- Born: Olga Lopes 26 December 1918 British Guiana (now Guyana)
- Died: 4 February 2011 (aged 92) Bridgetown, Barbados
- Occupation: radio broadcaster
- Spouse: Dick Seale

= Olga Lopes-Seale =

Guyanese radio personality and activist

Dame Olga Lopes-Seale DA MBE, (26 December 1918 – 4 February 2011) was a Guyanese-born Barbados-based social and community worker, radio broadcaster and singer.

==Life==

Born in British Guiana as Olga Lopes, she was born to Portuguese Guyanese indentured laborers. She sang and played mandolin and had performed in Guyana and Barbados before becoming a broadcaster for Radio Demerara (where she acquired the nickname "Auntie Olga"). In 1960, she started the Radio Needy Children's Fund. She married Barbadian Dick Seale, moving to Barbados in 1963 where she continued her radio and charity work.

In Barbados, she worked for the Barbados Rediffusion Services Limited (now Starcom Network), and was active in community work. In the 1940s and 1950s she was known as "the Vera Lynn of the Caribbean". She discovered Red Plastic Bag (a Barbadian calypsonian) and convinced Rediffusion to provide a studio for recording, launching his career. She was also involved in the creation of the Barbadian national anthem.

== Death ==

On 9 December 2010, Lopes-Seale fell at her home and broke her hip, suffering multiple fractures, leaving her unable to continue her charity work for the Needy Children's Fund.

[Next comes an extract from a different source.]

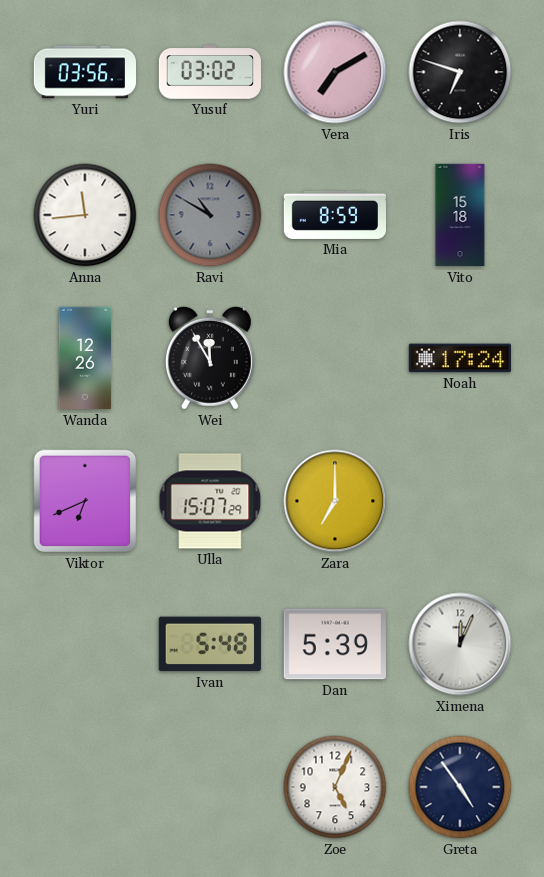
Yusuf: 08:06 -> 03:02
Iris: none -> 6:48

She died on 4 February 2011, aged 92 at the Queen Elizabeth Hospital in Bridgetown, Barbados.

== Honors ==

Lopes-Seale had been honoured for her work throughout the Caribbean:

- 1961 Member of the Order of the British Empire
- 1997 Inducted into the Caribbean Broadcasting Hall of Fame (in Suriname)
- 2002 Honoured by the government of Guyana as one of 11 Guyanese Barbadians for outstanding contributions
- 2005 Dame of the Order of St. Andrew (Barbados)
- 2010 Inducted into the Barbados Association of Journalists' Hall of Fame
- 2010 Theatre Guild of Guyana presented 'O' is for Olga, in tribute to the first female broadcaster in both Guyana and the Caribbean.